Jude Bellingham cabeceou o Real Madrid à frente dentro de nove minutos, apenas para Fernando Calatrava igualar para o Espanyol antes da meia hora, e foi necessário um gol nos acréscimos do estreante Espí, aproveitando-se da falha na corrida de Kylian Mbappé na área, para evitar que Mourinho repetisse uma estreia indesejada na LaLiga, um empate sem gols com o Mallorca em 2010.
O técnico do Espanyol, Manolo González, disse que sua equipe seguiu em grande parte o plano de jogo até que o cansaço se instalou no final.
"Até o minuto 70 foi o que trabalhamos, depois não tanto. Acho que os defendemos bem. Acho que os gols vieram de dois erros nossos, e os momentos perigosos deles vieram do talento deles e das arrancadas do Mbappé.
"No geral, defendemos e atacamos bem, até o tanque ficar vazio."
González sentiu que houve mais positivos do que negativos, apesar da derrota.
"Na segunda metade é normal que eles te pressionem, mas tivemos bons momentos. Temos que continuar, acho que há mais positivo do que negativo. Contra essas equipes às vezes é difícil entrar no jogo porque elas exigem muito de você. Eu realmente gostei que após o 0-1 a equipe se levantou, competiu e jogou muito bem. Isso é o que eu queria. Reagimos com futebol. Estou muito feliz com os jogadores."
Ele foi crítico da arbitragem, embora tenha cuidado em enfatizar que isso não decidiu o resultado.
"O árbitro nunca condicionou o jogo, o que me incomoda são os critérios. Sempre que fizemos um arremesso lateral, contaram contra nós, nunca contra eles. Em faltas onde avançamos, foi a mesma coisa, não apitaram para nós. Não decidiu o jogo, mas os critérios deveriam ser um pouco mais normais. Quando algo é falta de um jeito e não do outro, isso te desgasta."
Mourinho, por sua vez, disse que sua equipe merecia a vitória, mas não tinha reclamações sobre a dificuldade do confronto.
"Merecíamos vencer; o Espanyol não merecia perder. É assim que é. Tivemos muito controle na segunda metade, mas eles fizeram as coisas muito bem, até o limite. É difícil para eles acabar sem nada. Você tem que levar em conta a condição física -- eles não tinham jogadores da Copa do Mundo.
"Eles estão trabalhando juntos há semanas. Estamos perdendo minutos, quilômetros. É uma vitória com alma, do banco. Um banco frustrado não ajuda, um que está totalmente investido te dá muito."
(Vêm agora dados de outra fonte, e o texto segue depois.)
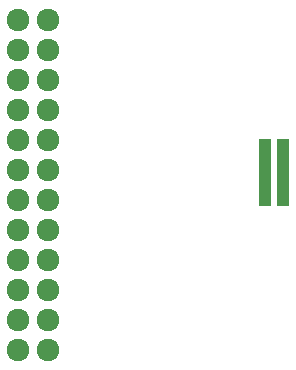
<source format=gbr>
G04 #@! TF.FileFunction,Soldermask,Bot*
%FSLAX46Y46*%
G04 Gerber Fmt 4.6, Leading zero omitted, Abs format (unit mm)*
G04 Created by KiCad (PCBNEW 4.0.4-stable) date 12/07/17 02:23:43*
%MOMM*%
%LPD*%
G01*
G04 APERTURE LIST*
%ADD10C,0.100000*%
%ADD11R,1.000000X0.630000*%
%ADD12C,1.924000*%
G04 APERTURE END LIST*
D10*
D11*
X158505000Y-90910000D03*
X158505000Y-91310000D03*
X158505000Y-91710000D03*
X158505000Y-92110000D03*
X158505000Y-92510000D03*
X158505000Y-92910000D03*
X158505000Y-93310000D03*
X158505000Y-93710000D03*
X158505000Y-94110000D03*
X158505000Y-94510000D03*
X158505000Y-94910000D03*
X158505000Y-95310000D03*
X158505000Y-95710000D03*
X158505000Y-96110000D03*
X159985000Y-96110000D03*
X159985000Y-95710000D03*
X159985000Y-95310000D03*
X159985000Y-94910000D03*
X159985000Y-94510000D03*
X159985000Y-94110000D03*
X159985000Y-93710000D03*
X159985000Y-93310000D03*
X159985000Y-92910000D03*
X159985000Y-92510000D03*
X159985000Y-92110000D03*
X159985000Y-91710000D03*
X159985000Y-91310000D03*
X159985000Y-90910000D03*
D12*
X137600000Y-80600000D03*
X137600000Y-83140000D03*
X137600000Y-85680000D03*
X137600000Y-88220000D03*
X137600000Y-90760000D03*
X137600000Y-93300000D03*
X137600000Y-95840000D03*
X137600000Y-98380000D03*
X137600000Y-100920000D03*
X137600000Y-103460000D03*
X137600000Y-106000000D03*
X137600000Y-108540000D03*
X140140000Y-108540000D03*
X140140000Y-106000000D03*
X140140000Y-103460000D03*
X140140000Y-100920000D03*
X140140000Y-98380000D03*
X140140000Y-95840000D03*
X140140000Y-93300000D03*
X140140000Y-90760000D03*
X140140000Y-88220000D03*
X140140000Y-85680000D03*
X140140000Y-83140000D03*
X140140000Y-80600000D03*
M02*

</source>
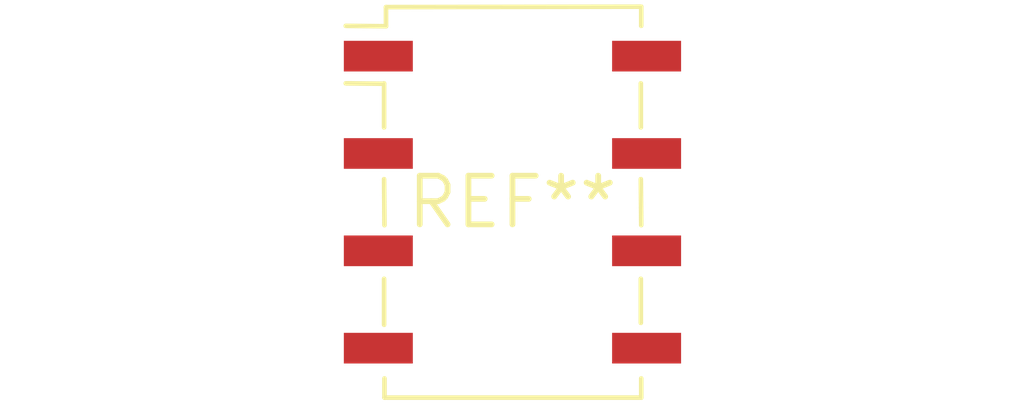
<source format=kicad_pcb>
(kicad_pcb (version 20240108) (generator pcbnew)

  (general
    (thickness 1.6)
  )

  (paper "A4")
  (layers
    (0 "F.Cu" signal)
    (31 "B.Cu" signal)
    (32 "B.Adhes" user "B.Adhesive")
    (33 "F.Adhes" user "F.Adhesive")
    (34 "B.Paste" user)
    (35 "F.Paste" user)
    (36 "B.SilkS" user "B.Silkscreen")
    (37 "F.SilkS" user "F.Silkscreen")
    (38 "B.Mask" user)
    (39 "F.Mask" user)
    (40 "Dwgs.User" user "User.Drawings")
    (41 "Cmts.User" user "User.Comments")
    (42 "Eco1.User" user "User.Eco1")
    (43 "Eco2.User" user "User.Eco2")
    (44 "Edge.Cuts" user)
    (45 "Margin" user)
    (46 "B.CrtYd" user "B.Courtyard")
    (47 "F.CrtYd" user "F.Courtyard")
    (48 "B.Fab" user)
    (49 "F.Fab" user)
    (50 "User.1" user)
    (51 "User.2" user)
    (52 "User.3" user)
    (53 "User.4" user)
    (54 "User.5" user)
    (55 "User.6" user)
    (56 "User.7" user)
    (57 "User.8" user)
    (58 "User.9" user)
  )

  (setup
    (pad_to_mask_clearance 0)
    (pcbplotparams
      (layerselection 0x00010fc_ffffffff)
      (plot_on_all_layers_selection 0x0000000_00000000)
      (disableapertmacros false)
      (usegerberextensions false)
      (usegerberattributes false)
      (usegerberadvancedattributes false)
      (creategerberjobfile false)
      (dashed_line_dash_ratio 12.000000)
      (dashed_line_gap_ratio 3.000000)
      (svgprecision 4)
      (plotframeref false)
      (viasonmask false)
      (mode 1)
      (useauxorigin false)
      (hpglpennumber 1)
      (hpglpenspeed 20)
      (hpglpendiameter 15.000000)
      (dxfpolygonmode false)
      (dxfimperialunits false)
      (dxfusepcbnewfont false)
      (psnegative false)
      (psa4output false)
      (plotreference false)
      (plotvalue false)
      (plotinvisibletext false)
      (sketchpadsonfab false)
      (subtractmaskfromsilk false)
      (outputformat 1)
      (mirror false)
      (drillshape 1)
      (scaleselection 1)
      (outputdirectory "")
    )
  )

  (net 0 "")

  (footprint "Relay_DPDT_Omron_G6K-2F" (layer "F.Cu") (at 0 0))

)

</source>
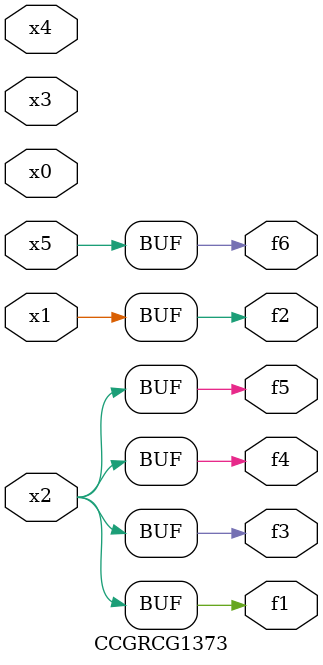
<source format=v>
module CCGRCG1373(
	input x0, x1, x2, x3, x4, x5,
	output f1, f2, f3, f4, f5, f6
);
	assign f1 = x2;
	assign f2 = x1;
	assign f3 = x2;
	assign f4 = x2;
	assign f5 = x2;
	assign f6 = x5;
endmodule

</source>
Perguntado sobre Vinicius Júnior, que novamente atraiu muita atenção dos defensores adversários, Mourinho foi protetor com seu atacante.
"Eu corro o risco de que você volte meses e resgate o que eu disse quando enfrentei o Vini. Agora o Vini é meu. Ele não é um santo, mas o que fazem com ele é demais. É algo que tem um padrão, que se repete de um adversário para o outro.
"Eu o faço falta, agora você o faz falta. Se eu receber um amarelo, você o faz falta. Ele precisa ter muito controle emocional. Eu disse a ele que se ele marcar, deve pensar cuidadosamente sobre como comemorar. Estamos em uma era social de anti-bullying, e com o Vini ainda estamos no bullying, dos adversários e da torcida. Temos que educá-lo e prepará-lo o máximo possível, e é isso."
Sobre a performance do estreante Carlos Espí, que se juntou a este verão e marcou o gol da vitória, Mourinho apontou para o impacto de um banco em que ele confiou para mudar o jogo no final.